His studied at the US’s only university with a commercial fishing degree program which covered the operation of diesel engines, hydraulics,  navigation, seamanship, fishing economics, fish processing, naval architecture and fishing gear.

Students spent some time working on board New England fishing boats to gain first-hand experience.

During his summer vacation Mr Stone won a graduate award to build a 25ft fibre glass dory, which was used at the university.

He designed the boat and built it almost single-handed. As an international student, Mr Stone represented his university at a conference in Washington to discuss the training of fishermen.

He presented a training program for the South Pacific which he said might possibly be introduced in Fiji.

Mr Stone visited various centres in the US to get a first-hand look at the country’s tuna industry. He went to the tuna ports of San Diego, San Pedro, Seattle and Hawaii.

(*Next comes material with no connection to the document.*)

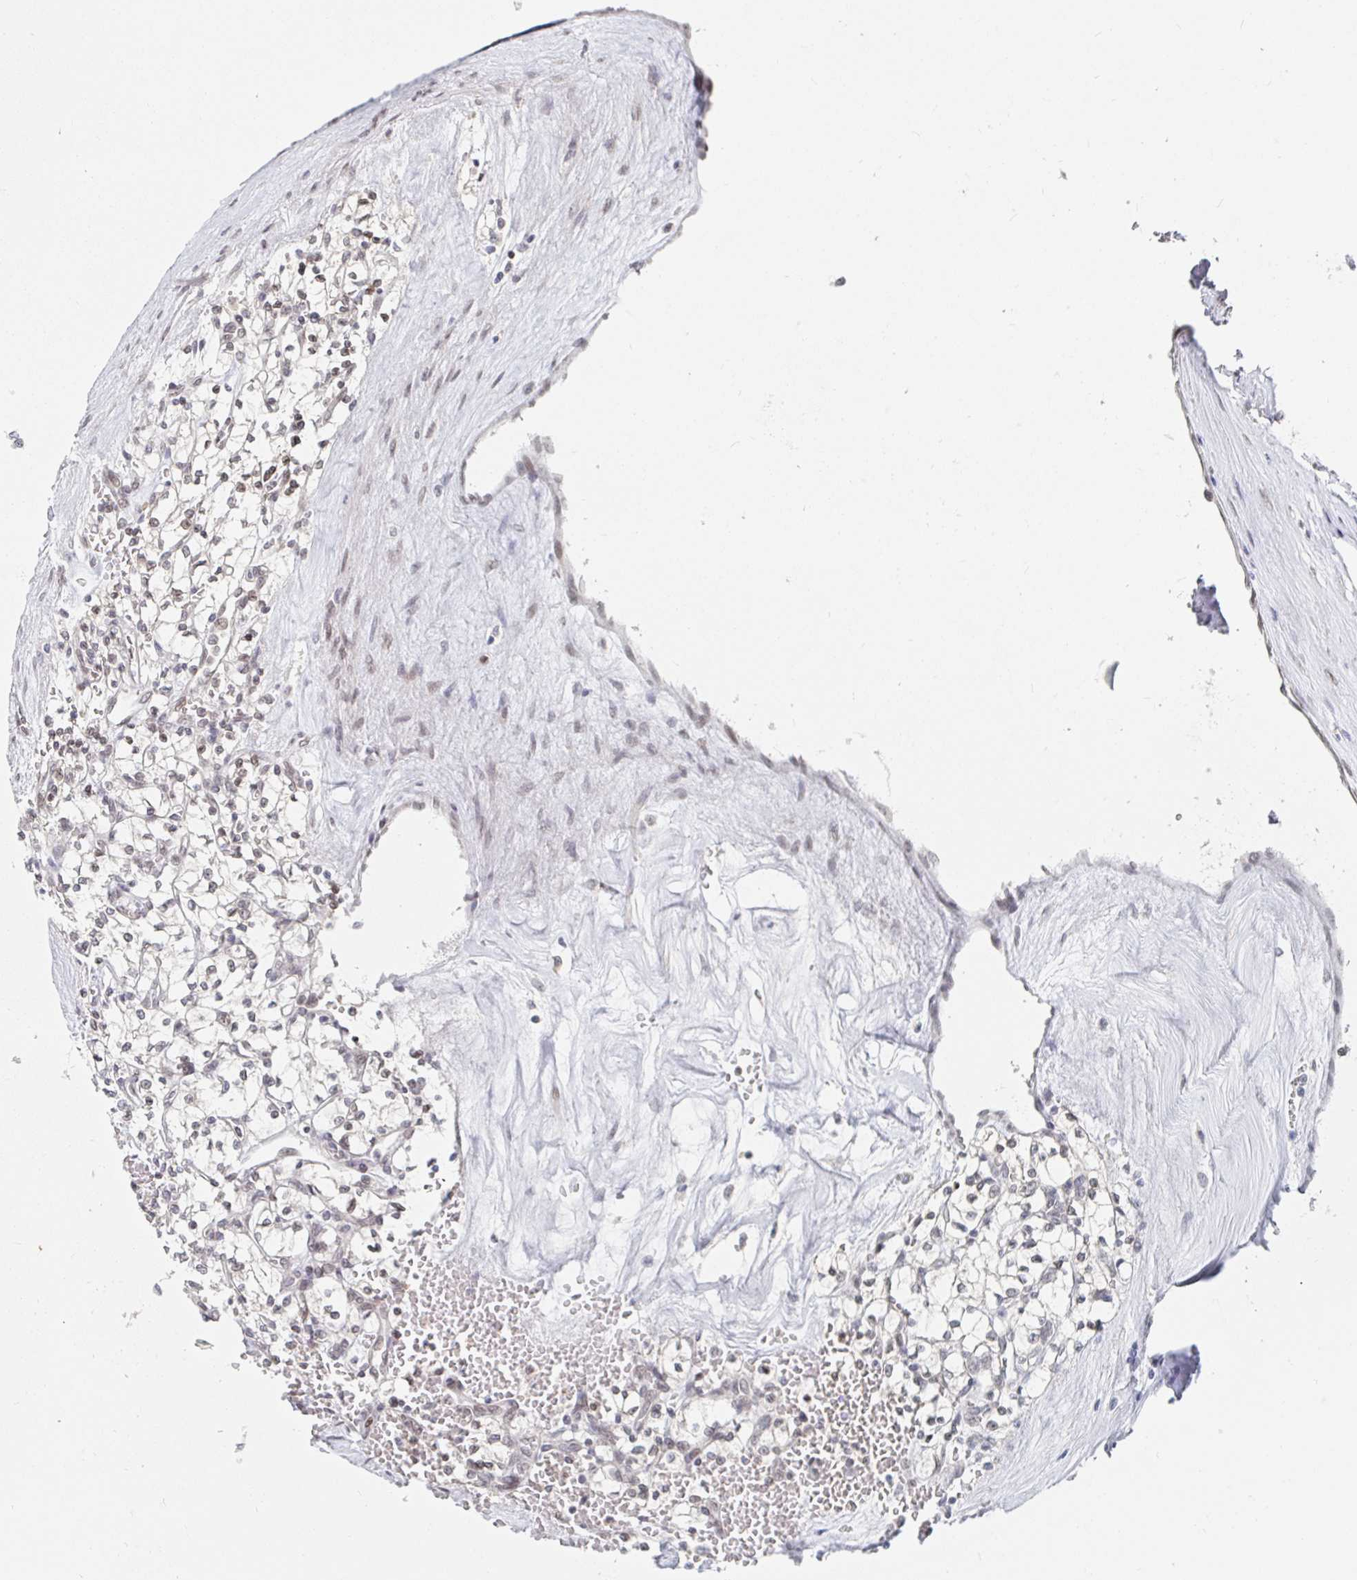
{"staining": {"intensity": "weak", "quantity": "<25%", "location": "nuclear"}, "tissue": "renal cancer", "cell_type": "Tumor cells", "image_type": "cancer", "snomed": [{"axis": "morphology", "description": "Adenocarcinoma, NOS"}, {"axis": "topography", "description": "Kidney"}], "caption": "Renal adenocarcinoma was stained to show a protein in brown. There is no significant staining in tumor cells.", "gene": "CHD2", "patient": {"sex": "female", "age": 64}}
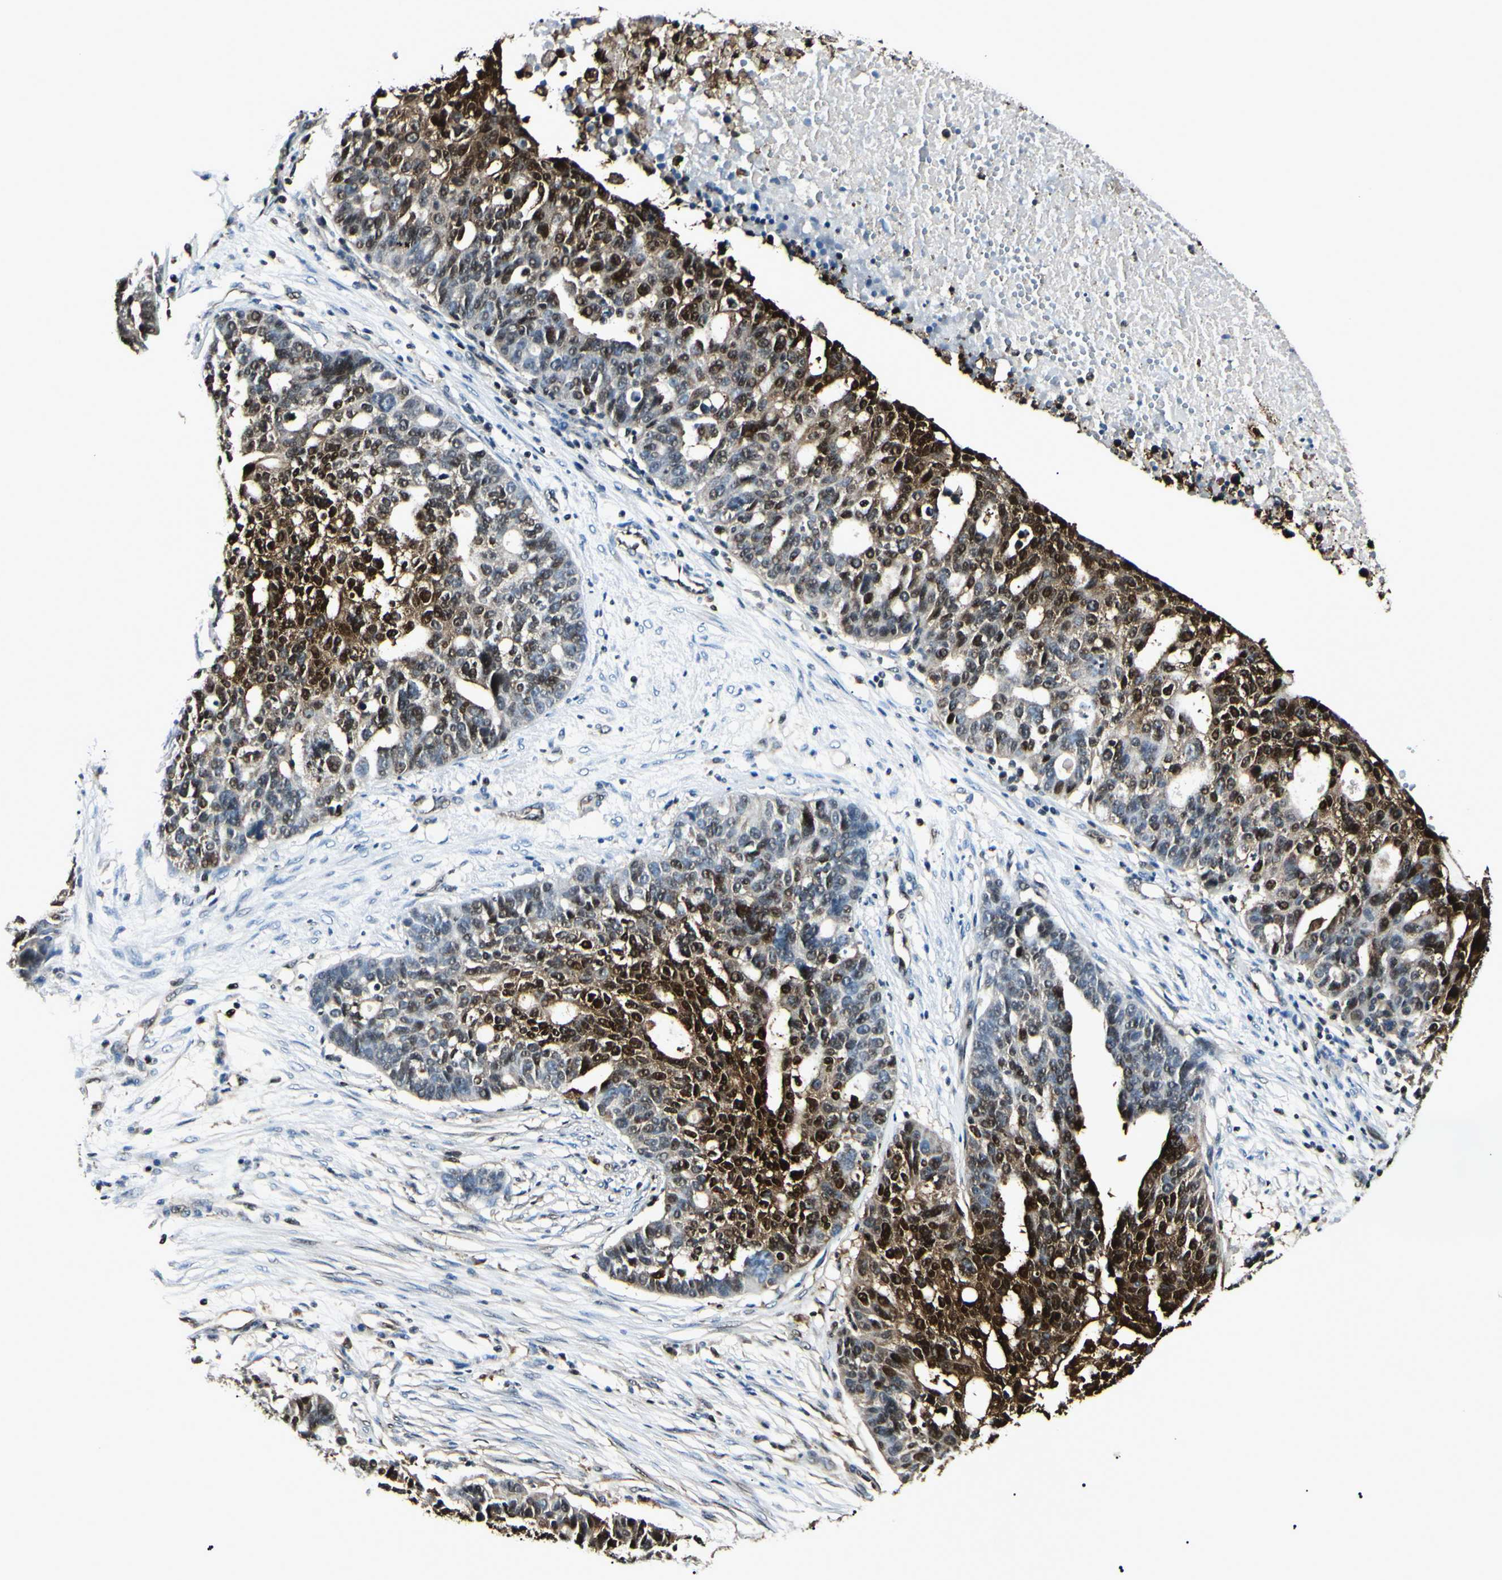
{"staining": {"intensity": "strong", "quantity": ">75%", "location": "cytoplasmic/membranous,nuclear"}, "tissue": "ovarian cancer", "cell_type": "Tumor cells", "image_type": "cancer", "snomed": [{"axis": "morphology", "description": "Cystadenocarcinoma, serous, NOS"}, {"axis": "topography", "description": "Ovary"}], "caption": "Immunohistochemistry of human ovarian cancer (serous cystadenocarcinoma) demonstrates high levels of strong cytoplasmic/membranous and nuclear staining in approximately >75% of tumor cells.", "gene": "PGK1", "patient": {"sex": "female", "age": 59}}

One of Mr Stone’s most important tasks in Fiji was to establish a tuna industry.

He said the course he completed was designed to give fishing skippers a better grasp of their job because of the diversity of subjects they were taught.

Mr Stone also worked to establish fishing as an alternative source of income for hurricane-affected areas such as Kadavu and Lau.

His work included exploratory deep-sea fishing projects outside Fiji’s reefs.

That would be line fishing for grouper and snapper and would enable fishermen to utilise deep-sea resources. Commercial production would begin if the exploratory project was successful, he added.